Zunächst einmal die einfache Tatsache, dass Parlamente über alle wichtigen politischen Fragestellungen entscheiden, die uns unmittelbar in unserem Alltag betreffen. Und dabei geht es nicht nur um einfache Ja-/Nein Entscheide, sondern um detailreiche Inhalte, die letztlich sozusagen die Rahmenbedingen unseres Alltags formen. Dies allein sollte eigentlich ein Argument sein, der Institution Parlament Beachtung zu schenken. Vielleicht nimmt man nicht so bewusst wahr, dass auch mit einem Parlament die inhaltliche Mitwirkung der Bevölkerung bewahrt bleiben kann – zum Beispiel indem Bürger Vorstösse direkt im Parlament einreichen können und auch bei der Beratung das Wort haben. Dies ist zum Beispiel bei den Aargauer Einwohnerräten der Fall. Viele Parlamente kennen das Gleiche auch für Jugendliche, die so ermuntert werden, sich in der Gesellschaft einzubringen.
Hat sich Ihre persönliche Ansicht im Laufe der Umsetzung auch geändert?

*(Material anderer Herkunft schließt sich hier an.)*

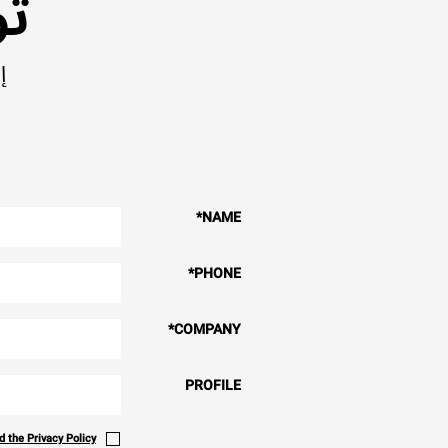
تو
إ
*
NAME
*
PHONE
*
COMPANY
PROFILE
 the Privacy Policy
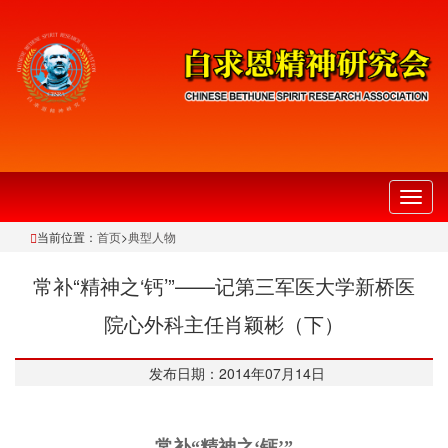
切
换
当前位置：
首页
>
典型人物
导
航
常补“精神之‘钙’”——记第三军医大学新桥医
院心外科主任肖颖彬（下）
发布日期：2014年07月14日
常补“精神之‘钙’”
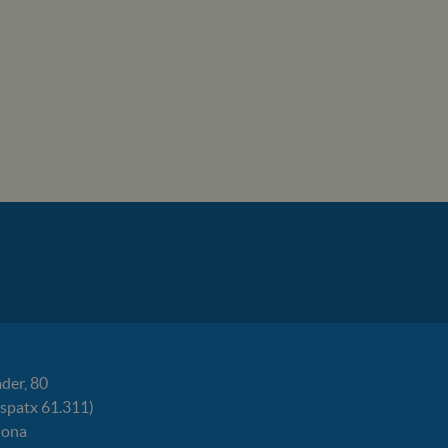
der, 80
espatx 61.311)
lona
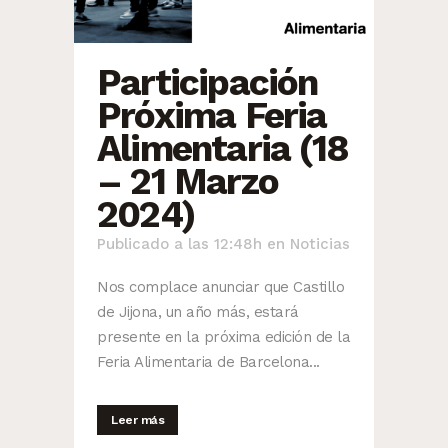
Participación
Próxima Feria
Alimentaria (18
– 21 Marzo
2024)
Publicado a las 12:48h
en
Noticias
Nos complace anunciar que Castillo
de Jijona, un año más, estará
presente en la próxima edición de la
Feria Alimentaria de Barcelona...
Leer más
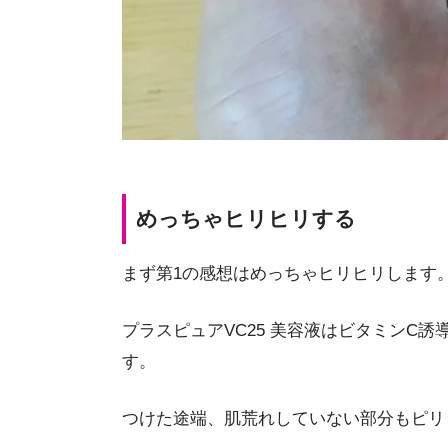
めっちゃヒリヒリする
まず第1の感想はめっちゃヒリヒリします
プラスピュアVC25 美容液はビタミンC
す。
つけた途端、肌荒れしていない部分もピリ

Der Föderalismus als Labor trifft auch auf unsere Parlamente zu: lokale Begriffe, spezielle Instrumente, eine grosse Vielfalt politischer Prozesse. Dies hat meine persönliche Sicht geschärft, wie unterschiedlich die hiesige parlamentarische Landschaft doch ist.
Welches war für Sie die grösste Herausforderung bei der Umsetzung des Buchs?

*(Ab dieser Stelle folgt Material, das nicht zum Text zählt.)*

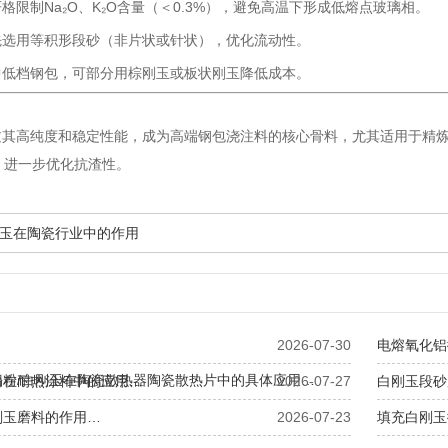
格限制Na₂O、K₂O含量（＜0.3%），避免高温下形成低熔点玻璃相。
先选用等积形段砂（非片状或针状），优化流动性。
中低档钢包，可部分用棕刚玉或板状刚玉降低成本。
过其高纯度和稳定性能，成为高端钢包浇注料的核心骨料，尤其适用于精
覆）进一步优化抗渣性。
玉在陶瓷行业中的作用
2026-07-30
电熔氧化铝
铝粉/白刚玉在陶瓷散热器陶瓷散热片中的具体应用…
粉在耐热涂料中的应用…
2026-07-27
白刚玉段砂
刚玉磨料的作用…
2026-07-23
填充白刚玉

Bei all den vielen Informationen die wichtigen und interessanten Bestandteile herauszuarbeiten und den «roten Faden» nicht aus dem Blick zu verlieren.
An wen ist es gerichtet?
An alle, die sich mit einer der wichtigsten politischen Institution beschäftigen und sich überraschen lassen möchten, was es alles gibt. Oder wussten Sie, dass es im Grossen Rat des Kantons Basel-Stadt einen Anzug als parlamentarischen Vorstoss gibt? Oder was das Götti-System ist? Und was hat es mit einem Mantelerlass auf sich? Oder wie unterschiedlich die Mindestanzahl für die Bildung von Fraktionen sind, angefangen bei eins bis hin zu zehn. Ich möchte mit dem Buch regionale Spezialitäten in anderen Regionen, auch Sprachregionen, bekannt machen, das gegenseitiges Verständnis fördern, Inputs und Ideen zur Weiterentwicklung des politischen Systems geben.
Was nehmen Sie persönlich mit?
Letztlich auch eine grosse Wertschätzung gegenüber allen Parlamentarierinnen und Parlamentarier in diesem Land. Sie setzen sich für die res publica ein, oft jenseits einer breiten öffentlichen Wahrnehmung ihrer Tätigkeit und teils auch mit persönlichen Abstrichen.
Michael Strebel ist promovierter Politikwissenschaftler mit Schwerpunkt Parlamentarismus und politische Systeme. Er hat Lehraufträge an Hochschulen und arbeitet für verschiedene Parlamente. Zudem bietet er Dienstleirungen für politische Institutionen an. Ende Dezember 2022 ist «Das schweizerische Parlamentslexikon» beim Verlag Helbling Lichtenhahn erschienen.
Manuela Bruhin (*1984) ist Redaktorin von «Die Ostschweiz».